New Changes for PSW’s and PA’s to help Deliver Better Care

The Ontario government says it is improving consistency and patient understanding in the health care system through new changes that will allow personal support workers (PSWs) to register with the new Health and Supportive Care Providers Oversight Authority (HSCPOA) and that will regulate physician assistants (PAs) through the College of Physicians and Surgeons of Ontario (CPSO). These changes will provide better oversight in the health care system, supporting patient confidence and helping PSWs and PAs deliver connected and convenient care across Ontario.

“Our government is taking bold action to grow and support Ontario’s health care workforce now and for years to come,” said Sylvia Jones, Deputy Premier and Minister of Health. “Through these changes, our government is reinforcing the critical role personal support workers and physician assistants play in our health care system while supporting the confidence of patients and their families.”

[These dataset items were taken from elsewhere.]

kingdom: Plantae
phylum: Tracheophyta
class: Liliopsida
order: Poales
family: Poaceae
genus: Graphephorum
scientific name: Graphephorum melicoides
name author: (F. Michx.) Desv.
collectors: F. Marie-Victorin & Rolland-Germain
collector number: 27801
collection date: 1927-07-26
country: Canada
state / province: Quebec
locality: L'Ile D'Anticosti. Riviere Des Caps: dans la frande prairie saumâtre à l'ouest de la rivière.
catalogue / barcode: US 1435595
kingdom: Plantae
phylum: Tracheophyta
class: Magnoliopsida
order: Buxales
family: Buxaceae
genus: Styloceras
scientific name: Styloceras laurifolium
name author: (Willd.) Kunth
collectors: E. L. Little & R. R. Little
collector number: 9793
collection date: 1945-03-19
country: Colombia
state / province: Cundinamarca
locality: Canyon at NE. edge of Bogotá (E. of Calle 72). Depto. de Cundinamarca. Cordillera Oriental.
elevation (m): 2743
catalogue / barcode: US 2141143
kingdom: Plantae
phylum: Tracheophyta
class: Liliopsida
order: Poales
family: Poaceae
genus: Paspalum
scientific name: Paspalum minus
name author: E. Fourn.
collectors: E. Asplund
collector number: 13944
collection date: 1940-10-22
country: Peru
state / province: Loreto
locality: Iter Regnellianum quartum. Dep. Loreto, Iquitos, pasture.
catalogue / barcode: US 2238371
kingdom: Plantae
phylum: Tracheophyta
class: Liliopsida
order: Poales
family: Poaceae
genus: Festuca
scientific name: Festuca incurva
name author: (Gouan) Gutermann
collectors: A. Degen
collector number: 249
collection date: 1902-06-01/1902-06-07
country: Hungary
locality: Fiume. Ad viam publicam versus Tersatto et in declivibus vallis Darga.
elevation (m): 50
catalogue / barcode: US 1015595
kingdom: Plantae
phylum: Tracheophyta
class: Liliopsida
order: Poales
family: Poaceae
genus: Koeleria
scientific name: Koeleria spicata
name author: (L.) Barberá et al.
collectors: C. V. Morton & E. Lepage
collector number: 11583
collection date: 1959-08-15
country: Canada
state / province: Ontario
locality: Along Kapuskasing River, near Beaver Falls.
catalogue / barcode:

Beginning December 1, 2024, the more than 100,000 personal support workers in Ontario will have the option to register with the new HSCPOA. The HSCPOA will ensure consistent education and training for personal support workers, regardless of where they work and if they are part-time or full-time, to support their career growth and give patients confidence they are receiving high-quality care.

Those registered with the authority will also be listed on an online public register and be easily identified with the HSCPOA’s quality mark on their identification badge or paperwork in order to show employers, patients and their families proof of registration.

On April 1, 2025, physician assistants will be regulated with the College of Physicians and Surgeons of Ontario to improve their integration within Ontario’s health care system and facilitate quality care and patient safety. Physician assistants help reduce wait times and improve patient access to care, especially in emergency departments and primary care in rural communities. Under the supervision of a physician, physician assistants may work individually or alongside nurses and other members of health care teams to provide health services such as:

  • Taking patient histories
  • Conducting physical examinations
  • Ordering and interpreting tests
  • Diagnosing and treating illnesses
  • Counselling on preventive health care

Together these new regulatory changes will help build a more connected, patient-centered health care system by ensuring people continue to have access to timely, high-quality care when connecting to care in settings including emergency departments, primary care, home care and long-term care.

Through Your Health: A Plan for Connected and Convenient Care, the Ontario government continues to take every action to support the province’s highly-skilled workforce work the full extent of their training and experience to ensure people have access to timely, high-quality care in all health care settings including emergency departments, primary care, home care and long-term care.

Quick Facts

  • HSCPOA will begin working with personal support workers and employers this summer to raise awareness about the benefits of registration and when PSWs may begin to pre-apply online before December 1, 2024.
  • CPSO will advise physician assistants this fall on when they may begin to apply online so that all eligible PAs are registered by April 1, 2025.
  • As part of the 2023 budget, Ontario began to add the first of 52 new physician assistant training spots. Twenty-four have been added to date and once fully implemented, the investment will bring the total number of seats to 104.
  • Since 2018, Ontario has seen a record-breaking number of new health care professionals join the workforce, adding 80,000 new nurses with another 30,000 nurses currently studying at Ontario colleges and universities, and adding over 24,000 new PSWs since 2020.
  • The Ontario government is investing $300 million over three years, or up to $25,000 per student, to help thousands of people launch their careers as PSWs.
  • More than 920,000 pharmacist assessments have been completed since allowing pharmacists to treat and prescribe for 19 common medical ailments, including pink eye, uncomplicated UTIs and acne. Currently, more than 4,800 pharmacies (98 per cent of the pharmacies in the province) have participated in the program.
  • Since expanding the role of registered nurses to prescribe medications, 122 registered nurses have been authorized to prescribe, after meeting specific requirements, with close to 900 others in the process of meeting education requirements for RN prescribing.